◆ Excerpted text:
========================================

Friday, March 19, 2010

Dog training with Monks meant I'm not alone

It's best to start at the beginning. I came across the Monks of New Skete when I received a three-month-old German Shepherd for my birthday. I named her Indiana after my home state and Indiana Jones, an appropriate action hero even for a female dog. This was the biggest dog I'd ever owned. Not that Indy was huge. She was just big compared to my smaller dogs such as a minature dachshund.

I knew serious help should be sought. That's when I found the Monks of New Skete, a relatively obscure monastery in upper New York, thousands of miles from my home in California. There was an immediate affinity to the Monks since the name "Skete" is Greek for a small, family-style monastic community. Plus, in the fourth century A.D., Skete was a remote desert settlement southwest of Alexandria, Egypt. My point: I love Greece and Alexandria. It was a sign that the Monks were for me and Indiana when it came to dog training.

========================================

◆ Record list:
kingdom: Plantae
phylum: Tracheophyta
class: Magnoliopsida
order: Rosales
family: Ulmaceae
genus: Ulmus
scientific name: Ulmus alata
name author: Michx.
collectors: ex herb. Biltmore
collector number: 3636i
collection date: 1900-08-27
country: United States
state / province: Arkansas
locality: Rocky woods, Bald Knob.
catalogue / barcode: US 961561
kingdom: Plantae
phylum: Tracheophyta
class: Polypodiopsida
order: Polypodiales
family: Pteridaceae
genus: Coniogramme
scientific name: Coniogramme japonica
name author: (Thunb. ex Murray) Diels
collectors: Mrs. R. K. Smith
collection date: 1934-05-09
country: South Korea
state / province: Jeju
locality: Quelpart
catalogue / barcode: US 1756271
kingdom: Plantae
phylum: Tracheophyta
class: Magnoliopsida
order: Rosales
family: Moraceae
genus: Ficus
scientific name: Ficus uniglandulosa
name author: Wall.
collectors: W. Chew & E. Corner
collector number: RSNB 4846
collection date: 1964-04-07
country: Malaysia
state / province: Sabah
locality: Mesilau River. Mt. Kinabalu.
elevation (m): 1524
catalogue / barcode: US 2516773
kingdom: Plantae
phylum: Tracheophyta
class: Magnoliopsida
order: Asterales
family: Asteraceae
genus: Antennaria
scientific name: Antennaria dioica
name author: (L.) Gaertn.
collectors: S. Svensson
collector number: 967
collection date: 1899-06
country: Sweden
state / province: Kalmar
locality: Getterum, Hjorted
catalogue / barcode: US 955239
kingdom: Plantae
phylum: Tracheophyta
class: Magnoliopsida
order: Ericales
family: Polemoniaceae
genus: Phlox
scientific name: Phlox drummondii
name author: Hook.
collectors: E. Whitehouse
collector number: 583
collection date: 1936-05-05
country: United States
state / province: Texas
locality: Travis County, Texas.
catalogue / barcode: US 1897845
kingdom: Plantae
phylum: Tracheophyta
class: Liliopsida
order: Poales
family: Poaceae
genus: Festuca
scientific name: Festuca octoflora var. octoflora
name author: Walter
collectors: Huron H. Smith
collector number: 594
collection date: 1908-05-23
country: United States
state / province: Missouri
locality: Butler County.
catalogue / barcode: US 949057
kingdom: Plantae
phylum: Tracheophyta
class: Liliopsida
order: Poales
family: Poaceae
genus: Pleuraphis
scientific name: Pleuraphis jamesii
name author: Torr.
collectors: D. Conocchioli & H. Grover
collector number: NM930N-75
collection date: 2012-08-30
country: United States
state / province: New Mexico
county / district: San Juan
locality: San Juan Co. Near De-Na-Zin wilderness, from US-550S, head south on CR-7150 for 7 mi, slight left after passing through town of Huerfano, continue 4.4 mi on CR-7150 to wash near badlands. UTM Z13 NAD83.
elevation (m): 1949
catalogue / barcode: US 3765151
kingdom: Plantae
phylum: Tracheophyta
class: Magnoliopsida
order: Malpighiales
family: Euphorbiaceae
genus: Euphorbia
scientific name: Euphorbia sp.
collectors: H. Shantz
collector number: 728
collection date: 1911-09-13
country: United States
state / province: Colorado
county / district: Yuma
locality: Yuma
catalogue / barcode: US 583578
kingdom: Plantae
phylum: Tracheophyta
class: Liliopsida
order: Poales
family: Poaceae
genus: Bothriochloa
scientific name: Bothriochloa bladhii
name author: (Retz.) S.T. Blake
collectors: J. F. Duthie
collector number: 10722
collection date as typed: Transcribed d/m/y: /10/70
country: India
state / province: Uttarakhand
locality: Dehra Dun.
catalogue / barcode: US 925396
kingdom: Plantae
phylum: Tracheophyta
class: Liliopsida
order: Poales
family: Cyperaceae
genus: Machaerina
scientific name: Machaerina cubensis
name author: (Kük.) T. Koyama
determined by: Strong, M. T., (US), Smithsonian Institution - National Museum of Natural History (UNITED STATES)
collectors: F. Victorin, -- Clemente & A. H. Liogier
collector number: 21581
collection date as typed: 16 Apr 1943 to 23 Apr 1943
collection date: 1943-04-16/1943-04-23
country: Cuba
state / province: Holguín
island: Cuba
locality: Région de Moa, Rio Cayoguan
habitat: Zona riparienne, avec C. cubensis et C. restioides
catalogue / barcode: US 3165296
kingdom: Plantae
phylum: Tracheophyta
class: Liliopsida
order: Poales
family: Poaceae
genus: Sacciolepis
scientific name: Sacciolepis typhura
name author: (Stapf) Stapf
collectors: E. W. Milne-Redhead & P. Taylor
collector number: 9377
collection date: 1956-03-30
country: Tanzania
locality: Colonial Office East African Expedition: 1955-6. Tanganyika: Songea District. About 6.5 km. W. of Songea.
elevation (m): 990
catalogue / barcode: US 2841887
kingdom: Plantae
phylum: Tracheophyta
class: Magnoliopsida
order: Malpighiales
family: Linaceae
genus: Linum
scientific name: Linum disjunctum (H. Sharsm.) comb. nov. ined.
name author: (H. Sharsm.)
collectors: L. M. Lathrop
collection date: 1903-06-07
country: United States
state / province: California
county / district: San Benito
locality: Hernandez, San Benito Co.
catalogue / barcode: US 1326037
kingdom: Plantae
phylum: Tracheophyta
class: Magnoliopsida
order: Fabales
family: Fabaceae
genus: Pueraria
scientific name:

========================================

◆ What needs to be done:
Please carry on the blog post about dog training with the Monks of New Skete from its last sentence. The records have nothing to do with what is asked here.

◆ Output:
The dog training, not religion was key

I wasn't drawn to the Monks Orthodox religion. The draw was their philosophy in dog training: "Understanding is the key to communication, compassion and community" with your dog. I bought their book, How to be Your dog's Best Friend, originally published in 1978, long before the Dog Wishiperer Cesar Millan came on to the scene. I got my hands on a copy in the 1980s.

It wouldn't be the Monks' only book. What followed: The Monks of New Skete--The Art of Raising a Puppy in 1991, Divine Canine: The Monk's Way to a Happy Obedient Dog in 2007 (probably limited copies) and Dogs and Devotion in November 2009.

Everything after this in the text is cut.